Introduction to Reed-Solomon and Berlekamp-Welch

kdkeyser · on Aug 2, 2017

Fun to read, well written, but I am not a big fan of the "oversampling" based explanation, as you start to think about functions on real values that way, while it is really finite field maths that underpins the working of these codes.

Also, Reed Solomon is not a particularly great forward error correcting code. They are optimal as "erasure codes" (i.e, you can lose some data, but the remaining data cannot have changed), but as error correcting codes, LDPC codes / Turbo codes outperform them a lot: e.g. satellite communication (DVB-S2), hard drive error correction all switched to LDPC's.

speleo_engr · on Aug 3, 2017

I thought Reed-Solomon also worked with a mix of erasures and errors? I wasn't aware of a requirement that erasures can't be corrected in the presence of errors unless you have hit the erasure limit for your chosen code.

kdkeyser · on Aug 3, 2017

For an n+k Reed Solomon code, you can recover from k erasures, but only from k/2 errors.

nullc · on Aug 3, 2017

This is inherent. A code can only unambiguously correct errors at half the distance of the code.

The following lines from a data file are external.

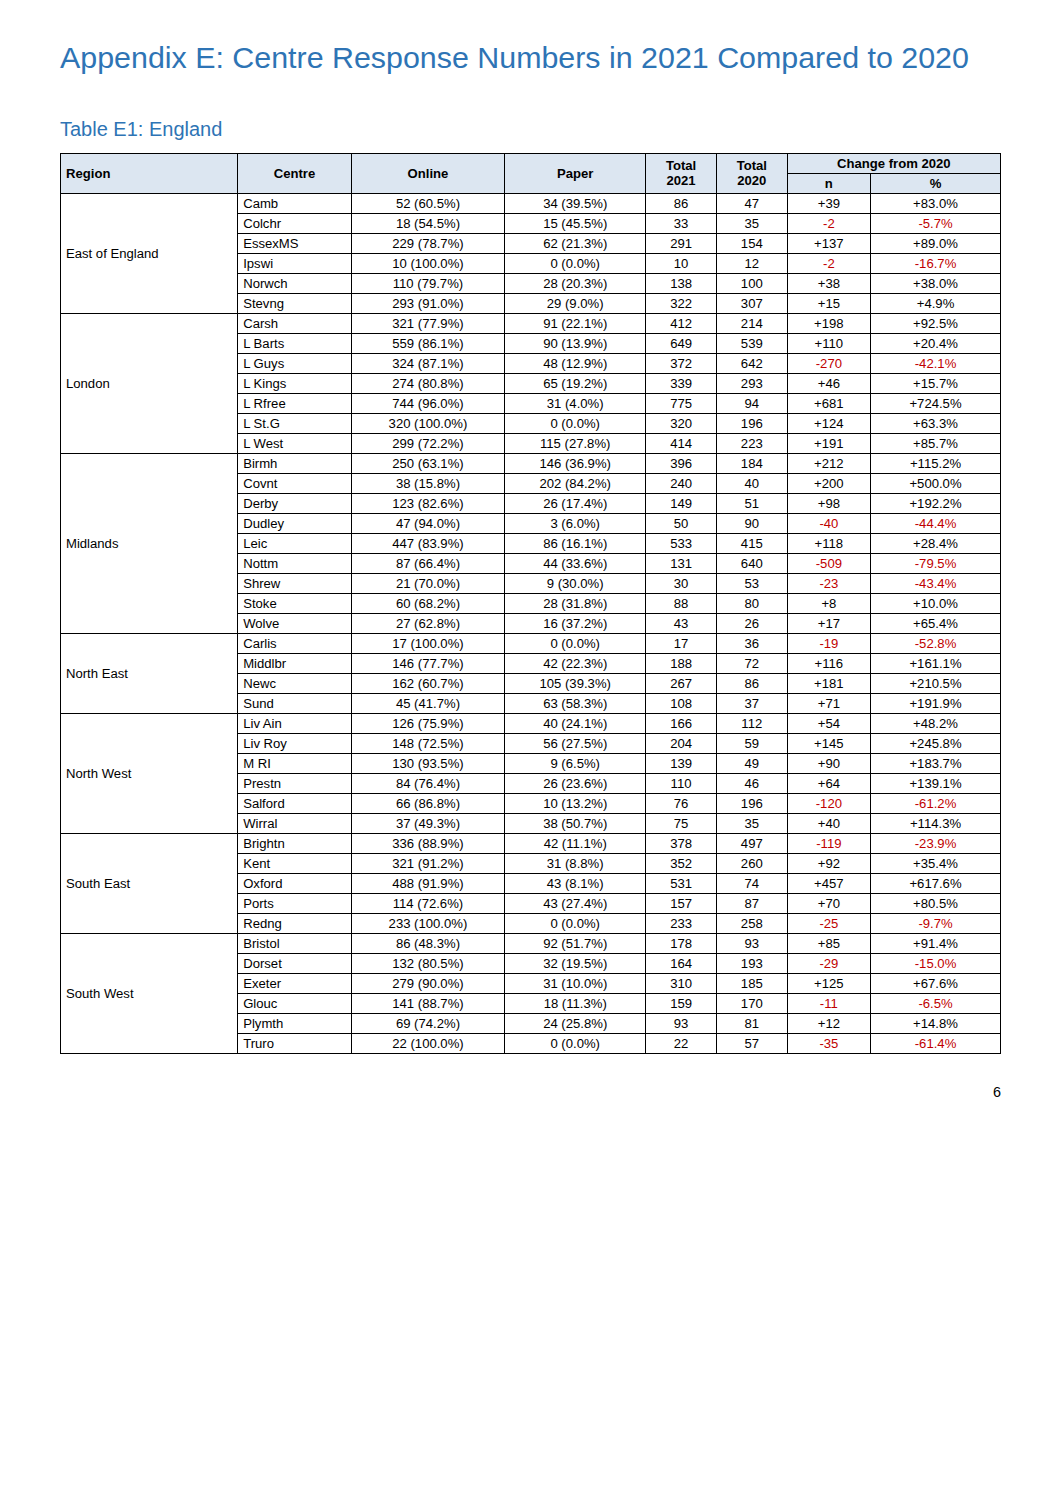Appendix E: Centre Response Numbers in 2021 Compared to 2020
Table E1: England
| Region | Centre | Online | Paper | Total 2021 | Total 2020 | Change from 2020 |
| --- | --- | --- | --- | --- | --- | --- |
| n | % |
| East of England | Camb | 52 (60.5%) | 34 (39.5%) | 86 | 47 | +39 | +83.0% |
| Colchr | 18 (54.5%) | 15 (45.5%) | 33 | 35 | -2 | -5.7% |
| EssexMS | 229 (78.7%) | 62 (21.3%) | 291 | 154 | +137 | +89.0% |
| Ipswi | 10 (100.0%) | 0 (0.0%) | 10 | 12 | -2 | -16.7% |
| Norwch | 110 (79.7%) | 28 (20.3%) | 138 | 100 | +38 | +38.0% |
| Stevng | 293 (91.0%) | 29 (9.0%) | 322 | 307 | +15 | +4.9% |
| London | Carsh | 321 (77.9%) | 91 (22.1%) | 412 | 214 | +198 | +92.5% |
| L Barts | 559 (86.1%) | 90 (13.9%) | 649 | 539 | +110 | +20.4% |
| L Guys | 324 (87.1%) | 48 (12.9%) | 372 | 642 | -270 | -42.1% |
| L Kings | 274 (80.8%) | 65 (19.2%) | 339 | 293 | +46 | +15.7% |
| L Rfree | 744 (96.0%) | 31 (4.0%) | 775 | 94 | +681 | +724.5% |
| L St.G | 320 (100.0%) | 0 (0.0%) | 320 | 196 | +124 | +63.3% |
| L West | 299 (72.2%) | 115 (27.8%) | 414 | 223 | +191 | +85.7% |
| Midlands | Birmh | 250 (63.1%) | 146 (36.9%) | 396 | 184 | +212 | +115.2% |
| Covnt | 38 (15.8%) | 202 (84.2%) | 240 | 40 | +200 | +500.0% |
| Derby | 123 (82.6%) | 26 (17.4%) | 149 | 51 | +98 | +192.2% |
| Dudley | 47 (94.0%) | 3 (6.0%) | 50 | 90 | -40 | -44.4% |
| Leic | 447 (83.9%) | 86 (16.1%) | 533 | 415 | +118 | +28.4% |
| Nottm | 87 (66.4%) | 44 (33.6%) | 131 | 640 | -509 | -79.5% |
| Shrew | 21 (70.0%) | 9 (30.0%) | 30 | 53 | -23 | -43.4% |
| Stoke | 60 (68.2%) | 28 (31.8%) | 88 | 80 | +8 | +10.0% |
| Wolve | 27 (62.8%) | 16 (37.2%) | 43 | 26 | +17 | +65.4% |
| North East | Carlis | 17 (100.0%) | 0 (0.0%) | 17 | 36 | -19 | -52.8% |
| Middlbr | 146 (77.7%) | 42 (22.3%) | 188 | 72 | +116 | +161.1% |
| Newc | 162 (60.7%) | 105 (39.3%) | 267 | 86 | +181 | +210.5% |
| Sund | 45 (41.7%) | 63 (58.3%) | 108 | 37 | +71 | +191.9% |
| North West | Liv Ain | 126 (75.9%) | 40 (24.1%) | 166 | 112 | +54 | +48.2% |
| Liv Roy | 148 (72.5%) | 56 (27.5%) | 204 | 59 | +145 | +245.8% |
| M RI | 130 (93.5%) | 9 (6.5%) | 139 | 49 | +90 | +183.7% |
| Prestn | 84 (76.4%) | 26 (23.6%) | 110 | 46 | +64 | +139.1% |
| Salford | 66 (86.8%) | 10 (13.2%) | 76 | 196 | -120 | -61.2% |
| Wirral | 37 (49.3%) | 38 (50.7%) | 75 | 35 | +40 | +114.3% |
| South East | Brightn | 336 (88.9%) | 42 (11.1%) | 378 | 497 | -119 | -23.9% |
| Kent | 321 (91.2%) | 31 (8.8%) | 352 | 260 | +92 | +35.4% |
| Oxford | 488 (91.9%) | 43 (8.1%) | 531 | 74 | +457 | +617.6% |
| Ports | 114 (72.6%) | 43 (27.4%) | 157 | 87 | +70 | +80.5% |
| Redng | 233 (100.0%) | 0 (0.0%) | 233 | 258 | -25 | -9.7% |
| South West | Bristol | 86 (48.3%) | 92 (51.7%) | 178 | 93 | +85 | +91.4% |
| Dorset | 132 (80.5%) | 32 (19.5%) | 164 | 193 | -29 | -15.0% |
| Exeter | 279 (90.0%) | 31 (10.0%) | 310 | 185 | +125 | +67.6% |
| Glouc | 141 (88.7%) | 18 (11.3%) | 159 | 170 | -11 | -6.5% |
| Plymth | 69 (74.2%) | 24 (25.8%) | 93 | 81 | +12 | +14.8% |
| Truro | 22 (100.0%) | 0 (0.0%) | 22 | 57 | -35 | -61.4% |
6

Visualize a lattice of possible input words: https://people.xiph.org/~greg/temp/lattice.png lets say that we are using a code where the valid codewords (dark dots) are at least 4 moves apart. If you use this code for error correction, you'll take a received word and move to the nearest codeword, but this is only unambiguous if you correct errors at up to half the distance between any two words.

RS codes are optimal in that they achieve the best possible distance for their size (they are MDS codes).

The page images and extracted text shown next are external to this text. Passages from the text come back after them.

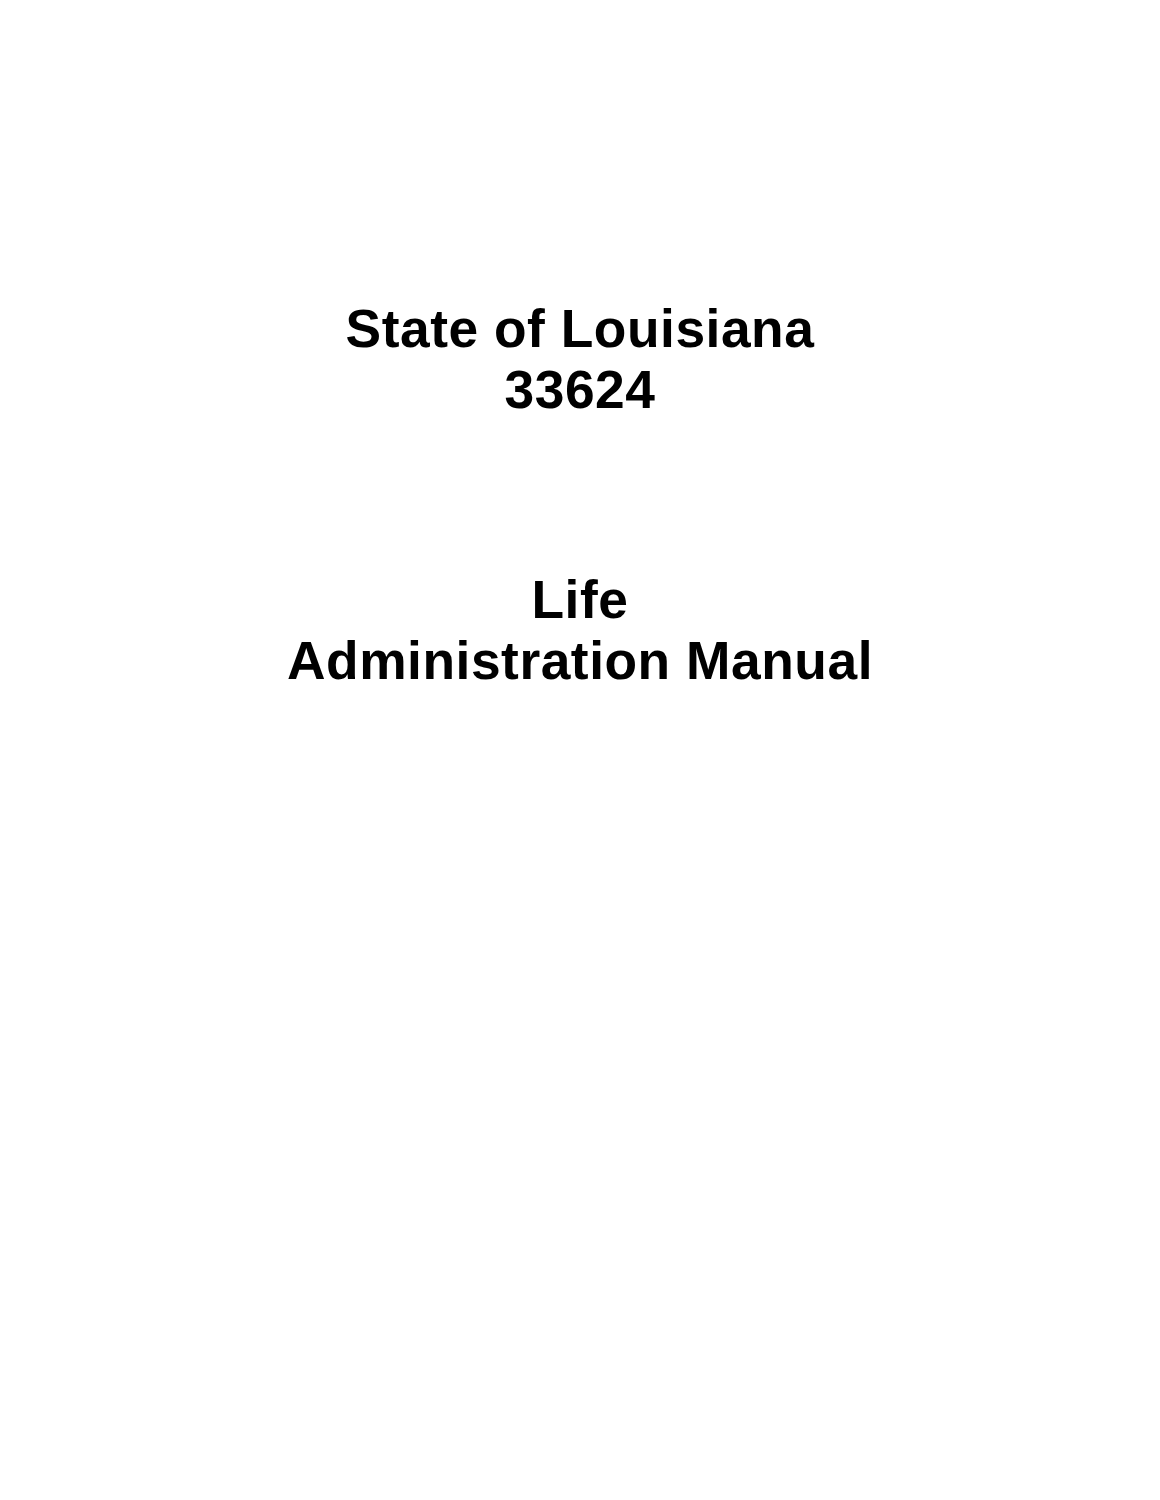State of Louisiana
33624
Life Administration Manual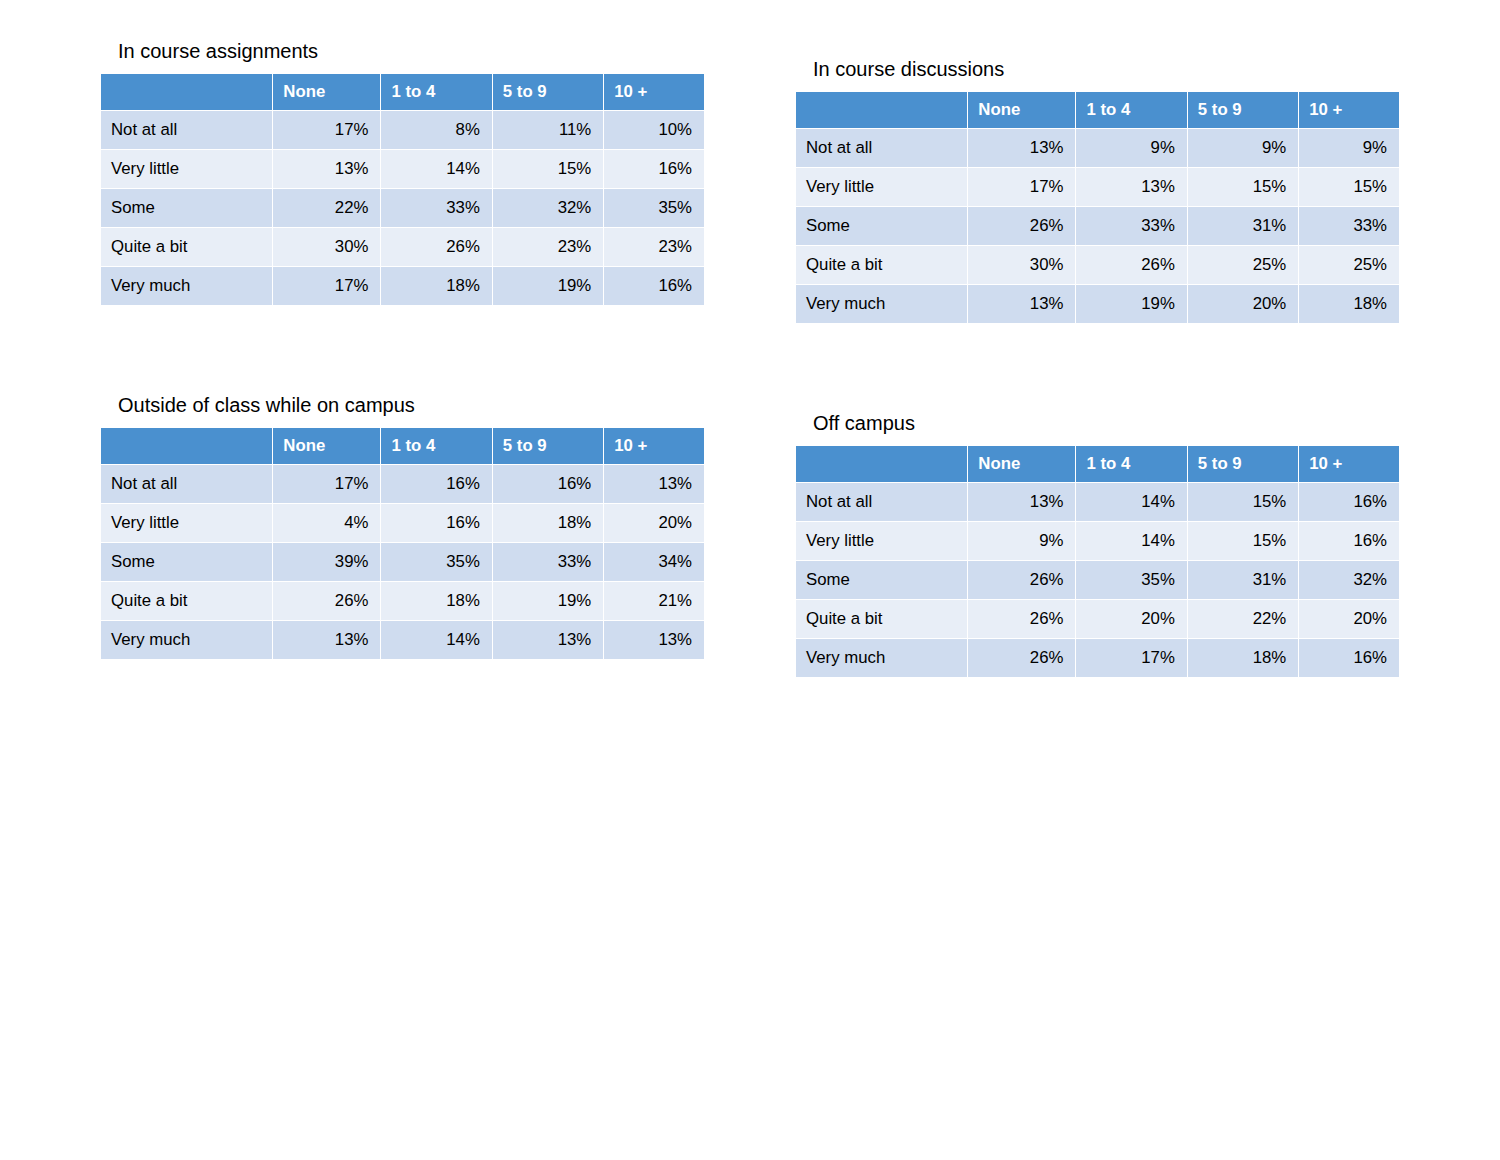In course assignments
| | None | 1 to 4 | 5 to 9 | 10 + |
| --- | --- | --- | --- | --- |
| Not at all | 17% | 8% | 11% | 10% |
| Very little | 13% | 14% | 15% | 16% |
| Some | 22% | 33% | 32% | 35% |
| Quite a bit | 30% | 26% | 23% | 23% |
| Very much | 17% | 18% | 19% | 16% |
In course discussions
| | None | 1 to 4 | 5 to 9 | 10 + |
| --- | --- | --- | --- | --- |
| Not at all | 13% | 9% | 9% | 9% |
| Very little | 17% | 13% | 15% | 15% |
| Some | 26% | 33% | 31% | 33% |
| Quite a bit | 30% | 26% | 25% | 25% |
| Very much | 13% | 19% | 20% | 18% |
Outside of class while on campus
| | None | 1 to 4 | 5 to 9 | 10 + |
| --- | --- | --- | --- | --- |
| Not at all | 17% | 16% | 16% | 13% |
| Very little | 4% | 16% | 18% | 20% |
| Some | 39% | 35% | 33% | 34% |
| Quite a bit | 26% | 18% | 19% | 21% |
| Very much | 13% | 14% | 13% | 13% |
Off campus
| | None | 1 to 4 | 5 to 9 | 10 + |
| --- | --- | --- | --- | --- |
| Not at all | 13% | 14% | 15% | 16% |
| Very little | 9% | 14% | 15% | 16% |
| Some | 26% | 35% | 31% | 32% |
| Quite a bit | 26% | 20% | 22% | 20% |
| Very much | 26% | 17% | 18% | 16% |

They may not be what you want to use in some applications because of the computational complexity of decoding with errors, or because the application can make use of list decoding which can be more efficiently achieved with other codes, or because they need different sizes in particular, the symbol size constraint with RS is burdensome for many applications.

The symbol size issue is a particular driver for other choices. Say your HDD codes data with 4-bit symbols but to get good performance you want a code that is a whole sector wide. If you use a 10 bit RS code to code in blocks of 10240 bits, then a single 4-bit symbol error potentially corrupts 20 bits of input.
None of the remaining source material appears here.